▸ **Page text**
-- Start --
Anthropology 269
Fashion and Consumption
Spring 2009

Orientalism
3/16/09

 

I. Clothing and Identity

A. Clothing can be means of self-expression, creativity: punks, salaula
B. Clothing can be constraining, express identities: Bharwads and Brahmans
C. 1980s "Japanese invasion" - Issey Miyake, Rei Kawakubo (Comme des Garcons), Yohji Yamamoto
1. Seen as "Japanese designers" by international fashion press
2. Role of Orientalism

 

II. Orientalism

A. Edward Said, Orientalism (1978)
B. Definition: "...[A] way of coming to terms with the Orient that is based on the Orient's special place in European and Western experience. The Orient is not only adjacent to Europe; it is also the place of Europe's greatest and richest and oldest colonies, the source of its civilizations and languages, its cultural contestant, and one of its deepest and most recurring images of the Other" (1)
C. East as opposite of West which defines what West is
D. Islam today as mysterious other, inscrutable
E. Three forms of Orientalism
1. Academic specialty, regional studies: anthropologists, sociologists, historians, art historians, literary scholars, economists, political scientists, demographers, etc.
2. Mode of thought in literature and philosophy, Oriental/Occidental
3. Combination of two as practical strategy for colonial rule: "the corporate institution for dealing with the Orient -- dealing with it by making statements about it, authorizing views of it, describing it, by teaching it, settling it, ruling over it: in short, Orientalism as a Western style for dominating, restructuring, and having authority over it" (3).
a. British rule in India: civilizing mission
b. French Indochina
i. Colonies formed from 1860s-1880s
ii. Vietnam divided into 3 territories: Cochinchina (colony), Annam and Tonkin (protectorates)
iii. French Indochina also includes Laos and Cambodia
iv. Differences between regions of Vietnam supported through ethnography, linguistics, history, economics, cartography
v. Differences between Vietnamese and Laos, Khmer downplayed
vi. Census, map, museum
F. West "understands" Orient, has knowledge to rule it
G. Orientalism as means for "dominating, restructuring and having authority over the Orient" (3).
H. To know is to classify, and to classify is to control

 

III. 20th-21st Century Orientalisms

A. Japanese kamikaze and WWII
1. They "don't value human life like we do"
-- End --
▸ **Short problem A**
List the three designers that the lecture notes on Orientalism name in connection with the 1980s "Japanese invasion".
▸ **Short problem B**
Reproduce the stretch of the lecture notes on Orientalism from "C. East as opposite" through "scientists, demographers, etc.".

▸ **Collected material**
-- Start --
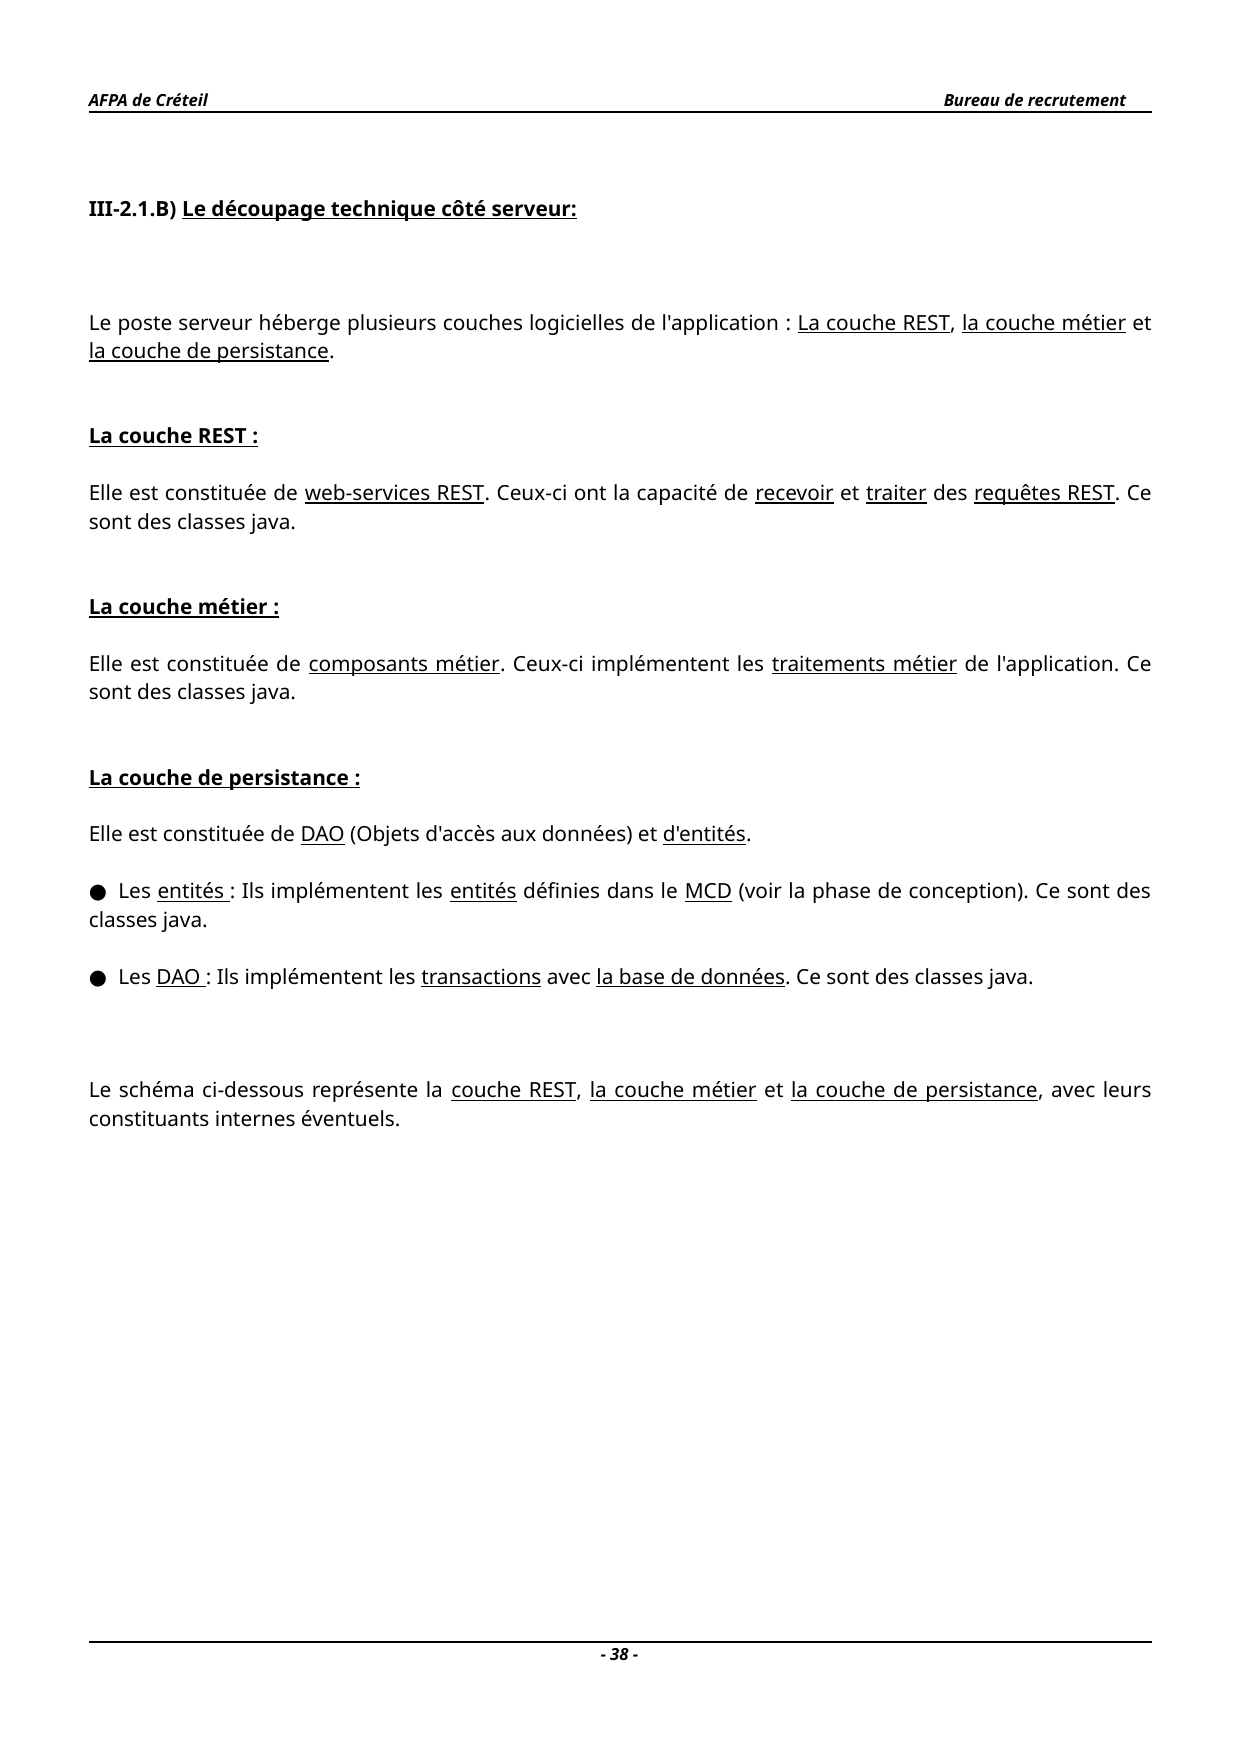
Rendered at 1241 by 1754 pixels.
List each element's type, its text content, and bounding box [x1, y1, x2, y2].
-- End --
▸ **Complete response A**
Issey Miyake, Rei Kawakubo (Comme des Garcons), Yohji Yamamoto

▸ **Complete response B**
C. East as opposite of West which defines what West is
D. Islam today as mysterious other, inscrutable
E. Three forms of Orientalism
1. Academic specialty, regional studies: anthropologists, sociologists, historians, art historians, literary scholars, economists, political scientists, demographers, etc.